Archive for January, 2014
Concerning the I Ching (from my journals 2007)
March 10, 2007
I have been reading The Taoist I Ching, starting at Hexagram 1 to hopefully the end, and as I read it, I realise that my understanding of it before was totally selective and subjective, in fact discriminating in the extreme. Because I was reading it then to understand yin and yang, to understand how the changes occur and how to read them and respond to them. In other words I was reading the I Ching looking for personal advantage, and I was also consulting it (as everyone does) for answers to personal questions. That must be a valid approach to the I Ching: ask it questions that concern or bother or intrigue or baffle you. The I Ching supplies a cryptic answer. But when you just read it (The Taoist I Ching being a specific Taoist interpretation of the book) you realise how you did not understand it before, because you ignored some of what the book was saying and concentrated only on those bits that you felt you could use, put into action etc. But the bits you read but really skipped over were (are) the important parts: they are about living your own truth and if you can’t do that then all the other stuff in the book really can’t help you.
First you must be able to tell the truth from the false and then you have to live that truth. It’s obviously as simple as that, but somehow we can’t seem to live that simply. We like to follow obscure deviations, or believe there is some arcane secret that will reveal to us how to live well, when all the time it comes down to what the simplest child knows deep in its heart: it is better to tell the truth than to lie. And if you can tell the truth you must live with and by that truth no matter how inconvenient it may be for your ideas of personal advantage (ideas of benefitting the self), which all your life you have acted on. Acting like this is just wrong, and it’s now time to set aside personal advantage (the self) and follow the truth wherever it leads, this being a selfless action. It’s taken you a long time to get to this place, but better late than never. Time after all is relative. and can go back as well as forward.
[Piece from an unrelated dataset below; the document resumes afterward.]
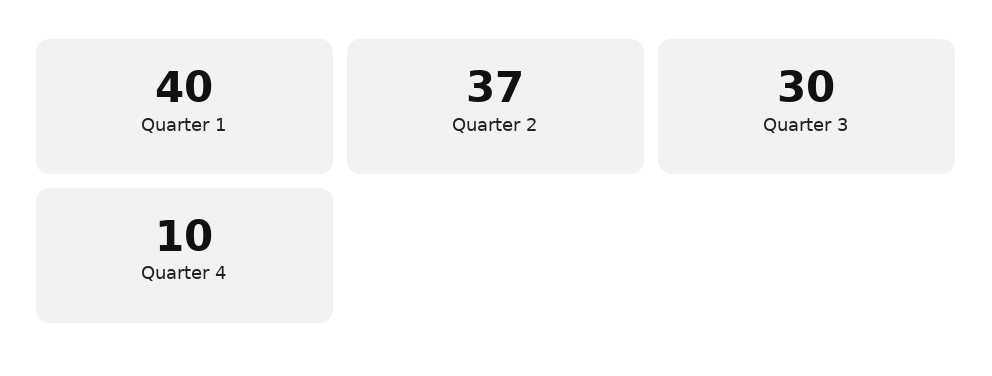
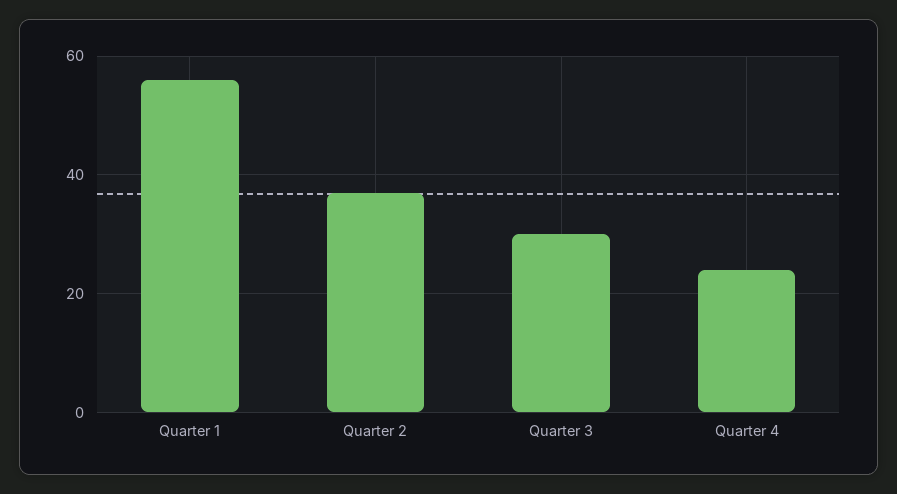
Quarter 1: 40 -> 55
Quarter 4: 10 -> 25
A Cultivator’s Diary Pt 8 (From my journals 2007)
February 27, 2007
My generation, me included, started our adult lives with great optimism, wanting to change things, to live by different values, not to follow the conventions set by our parents. But we abandoned all that, and as John Carpenter said, we all turned into money-grubbing guys, just like our parents’ generation, perhaps even worse than that.
Is it possible to go back to that earlier state of mind and of being, to want to change things for the better, to live by a different set of values, a more human set. Can I do this for myself before it is too late, before I lose it, age and become useless to myself and others. This would be a great project to set yourself. Are you capable of it? Can you in fact go back to that 11 year old you who you admired so much. This is the great work for you: to reverse your aging, reverse your body and mind, and go back to the state of being of your 11 year old self. Can you do it?
A Cultivator’s Diary Pt 7 (from my journals 2008)
March 21, 2008
Woke this morning wanting to read again about Cheng Man Ching’s idea of accepting loss and accepting pain, since this is what I have to do, in fact what I feel I have now done. No more anger, no more bitterness, no more regrets, now these need to be transformed into compassion for the Pythons, for their ignorance.
Also reminded of Richard Sennett’s ‘corrosion of character’, about dealing with failure. He says there are many books about achieving success but few about coping with failure. We have to buy into our failure in the same way that Cheng says buy into your pain and loss- they are all the same thing. Accept your failure, incorporate it into your body and mind, let it become part of you, but not to let it distort you. To make loss, pain and failure streams that flow into the ocean of your strength and therefore can’t harm it or alter it but only add to it.
That which does not destroy you makes you stronger.